From the Division of Female Pelvic Medicine & Reconstructive Surgery, Department of Obstetrics and Gynecology.
Urogynecology (Phila). 2024 Jan 1;30(1):7-16. doi: 10.1097/SPV.0000000000001387. Epub 2023 Jun 27.
Following standardized preoperative education and adoption of shared decision making positively affects postoperative narcotic practices.
The aim of this study was to assess the impact of patient-centered preoperative education and shared decision making on the quantities of postoperative narcotics prescribed and consumed after urogynecologic surgery.
Women undergoing urogynecologic surgery were randomized to "standard" (standard preoperative education, standard narcotic quantities at discharge) or "patient-centered" (patient-informed preoperative education, choice of narcotic quantities at discharge) groups. At discharge, the "standard" group received 30 (major surgery) or 12 (minor surgery) pills of 5-mg oxycodone. The "patient-centered" group chose 0 to 30 (major surgery) or 0 to 12 (minor surgery) pills. Outcomes included postoperative narcotics consumed and unused. Other outcomes included patient satisfaction/preparedness, return to activity, and pain interference. An intention-to-treat analysis was performed.

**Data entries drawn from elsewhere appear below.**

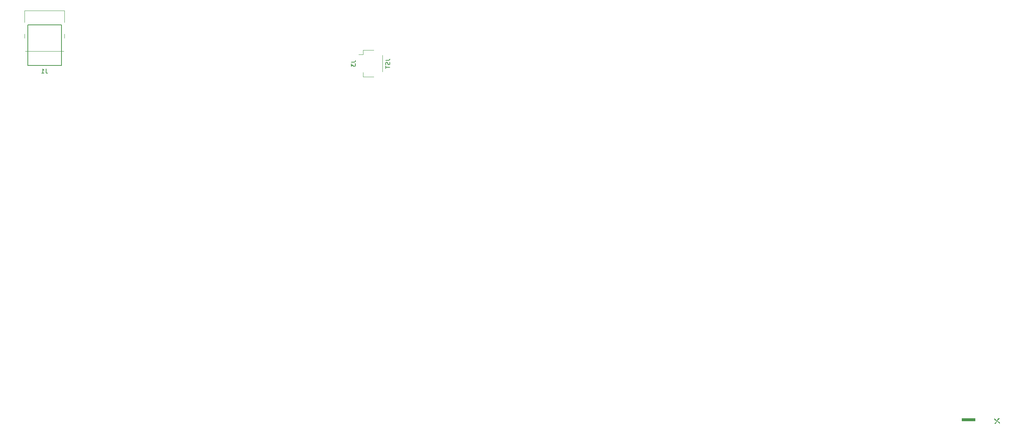
<source format=gbr>
G04 #@! TF.GenerationSoftware,KiCad,Pcbnew,(5.1.10-1-10_14)*
G04 #@! TF.CreationDate,2021-08-12T16:16:49+02:00*
G04 #@! TF.ProjectId,juliet-ortho,6a756c69-6574-42d6-9f72-74686f2e6b69,1*
G04 #@! TF.SameCoordinates,Original*
G04 #@! TF.FileFunction,Legend,Bot*
G04 #@! TF.FilePolarity,Positive*
%FSLAX46Y46*%
G04 Gerber Fmt 4.6, Leading zero omitted, Abs format (unit mm)*
G04 Created by KiCad (PCBNEW (5.1.10-1-10_14)) date 2021-08-12 16:16:49*
%MOMM*%
%LPD*%
G01*
G04 APERTURE LIST*
%ADD10C,0.100000*%
%ADD11C,0.120000*%
%ADD12C,0.150000*%
G04 APERTURE END LIST*
D10*
G36*
X248435000Y-146585000D02*
G01*
X247835000Y-145985000D01*
X247835000Y-146285000D01*
X248435000Y-146585000D01*
G37*
X248435000Y-146585000D02*
X247835000Y-145985000D01*
X247835000Y-146285000D01*
X248435000Y-146585000D01*
G36*
X248435000Y-146585000D02*
G01*
X247835000Y-147185000D01*
X248135000Y-147185000D01*
X248435000Y-146585000D01*
G37*
X248435000Y-146585000D02*
X247835000Y-147185000D01*
X248135000Y-147185000D01*
X248435000Y-146585000D01*
G36*
X248435000Y-146585000D02*
G01*
X249035000Y-147185000D01*
X249035000Y-146885000D01*
X248435000Y-146585000D01*
G37*
X248435000Y-146585000D02*
X249035000Y-147185000D01*
X249035000Y-146885000D01*
X248435000Y-146585000D01*
G36*
X248435000Y-146585000D02*
G01*
X249035000Y-145985000D01*
X248735000Y-145985000D01*
X248435000Y-146585000D01*
G37*
X248435000Y-146585000D02*
X249035000Y-145985000D01*
X248735000Y-145985000D01*
X248435000Y-146585000D01*
D11*
G36*
X240335000Y-146585000D02*
G01*
X243335000Y-146585000D01*
X243335000Y-145985000D01*
X240335000Y-145985000D01*
X240335000Y-146585000D01*
G37*
X240335000Y-146585000D02*
X243335000Y-146585000D01*
X243335000Y-145985000D01*
X240335000Y-145985000D01*
X240335000Y-146585000D01*
X23516968Y-57895127D02*
X23516968Y-56995127D01*
X32706968Y-57895127D02*
X32706968Y-56995127D01*
X23516968Y-54295127D02*
X23516968Y-51565127D01*
X32706968Y-54295127D02*
X32706968Y-51565127D01*
X23636968Y-60975127D02*
X32586968Y-60975127D01*
X23516968Y-51565127D02*
X32706968Y-51565127D01*
D12*
X24208968Y-64289127D02*
X24208968Y-54889127D01*
X32008968Y-64289127D02*
X24208968Y-64289127D01*
X32008968Y-54889127D02*
X32008968Y-64289127D01*
X32008968Y-54889127D02*
X24208968Y-54889127D01*
D11*
X106269375Y-61877500D02*
X106269375Y-65757500D01*
X101799375Y-66927500D02*
X101799375Y-65877500D01*
X104299375Y-66927500D02*
X101799375Y-66927500D01*
X101799375Y-61757500D02*
X100809375Y-61757500D01*
X101799375Y-60707500D02*
X101799375Y-61757500D01*
X104299375Y-60707500D02*
X101799375Y-60707500D01*
D12*
X28445301Y-65081507D02*
X28445301Y-65795793D01*
X28492920Y-65938650D01*
X28588158Y-66033888D01*
X28731015Y-66081507D01*
X28826253Y-66081507D01*
X27445301Y-66081507D02*
X28016729Y-66081507D01*
X27731015Y-66081507D02*
X27731015Y-65081507D01*
X27826253Y-65224365D01*
X27921491Y-65319603D01*
X28016729Y-65367222D01*
X99056755Y-63484166D02*
X99771041Y-63484166D01*
X99913898Y-63436547D01*
X100009136Y-63341309D01*
X100056755Y-63198452D01*
X100056755Y-63103214D01*
X99056755Y-63865119D02*
X99056755Y-64484166D01*
X99437708Y-64150833D01*
X99437708Y-64293690D01*
X99485327Y-64388928D01*
X99532946Y-64436547D01*
X99628184Y-64484166D01*
X99866279Y-64484166D01*
X99961517Y-64436547D01*
X100009136Y-64388928D01*
X100056755Y-64293690D01*
X100056755Y-64007976D01*
X100009136Y-63912738D01*
X99961517Y-63865119D01*
X107016755Y-63103214D02*
X107731041Y-63103214D01*
X107873898Y-63055595D01*
X107969136Y-62960357D01*
X108016755Y-62817500D01*
X108016755Y-62722261D01*
X107969136Y-63531785D02*
X108016755Y-63674642D01*
X108016755Y-63912738D01*
X107969136Y-64007976D01*
X107921517Y-64055595D01*
X107826279Y-64103214D01*
X107731041Y-64103214D01*
X107635803Y-64055595D01*
X107588184Y-64007976D01*
X107540565Y-63912738D01*
X107492946Y-63722261D01*
X107445327Y-63627023D01*
X107397708Y-63579404D01*
X107302470Y-63531785D01*
X107207232Y-63531785D01*
X107111994Y-63579404D01*
X107064375Y-63627023D01*
X107016755Y-63722261D01*
X107016755Y-63960357D01*
X107064375Y-64103214D01*
X107016755Y-64388928D02*
X107016755Y-64960357D01*
X108016755Y-64674642D02*
X107016755Y-64674642D01*
M02*

</source>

The study enrolled 174 women; 154 were randomized and completed the major outcomes of interest (78 in the standard group, 76 in the patient-centered group). Narcotic consumption did not differ between groups (standard group: median of 3.5 pills, interquartile range [IQR] of [0, 8.25]; patient centered: median of 2, IQR of [0, 9.75]; P = 0.627). The patient-centered group had fewer narcotics prescribed ( P < 0.001) and unused ( P < 0.001), and chose a median of 20 pills (IQR [10, 30]) after a major surgical procedure and 12 pills (IQR [6, 12]) after a minor surgical procedure, with fewer unused narcotics (median difference, 9 pills; 95% confidence interval, 5-13; P < 0.001). There were no differences between groups' return to function, pain interference, and preparedness or satisfaction ( P > 0.05).
Patient-centered education did not decrease narcotic consumption. Shared decision making did decrease prescribed and unused narcotics. Shared decision making in narcotic prescribing is feasible and may improve postoperative prescribing practices.
遵循标准化的术前教育并采用共同决策会对术后阿片类药物的使用产生积极影响。
本研究旨在评估以患者为中心的术前教育和共同决策对妇科泌尿手术后开具和消耗的术后阿片类药物数量的影响。
接受妇科泌尿手术的女性被随机分为“标准”(标准术前教育,出院时标准阿片类药物剂量)或“以患者为中心”(患者知情的术前教育,出院时阿片类药物剂量选择)组。出院时,“标准”组接受 30 片(大手术)或 12 片(小手术)5 毫克羟考酮。“以患者为中心”组选择 0 至 30 片(大手术)或 0 至 12 片(小手术)。结果包括术后消耗和未消耗的阿片类药物。其他结果包括患者满意度/准备情况、恢复活动能力和疼痛干扰。进行了意向治疗分析。
该研究共纳入 174 名女性;154 名随机完成了主要研究结果(标准组 78 名,以患者为中心组 76 名)。两组之间的阿片类药物消耗没有差异(标准组:中位数 3.5 片,四分位距[IQR]为[0,8.25];以患者为中心组:中位数 2 片,IQR 为[0,9.75];P=0.627)。以患者为中心组的阿片类药物开具量较少(P<0.001)且未使用的药物较多(P<0.001),并且在大手术后选择中位数为 20 片(IQR[10,30]),小手术后选择中位数为 12 片(IQR[6,12]),未使用的阿片类药物较少(中位数差异为 9 片;95%置信区间为 5-13;P<0.001)。两组在恢复功能、疼痛干扰、准备情况或满意度方面无差异(P>0.05)。
以患者为中心的教育并未减少阿片类药物的消耗。共同决策确实减少了开具和未使用的阿片类药物。在阿片类药物处方中采用共同决策是可行的,并且可能改善术后处方实践。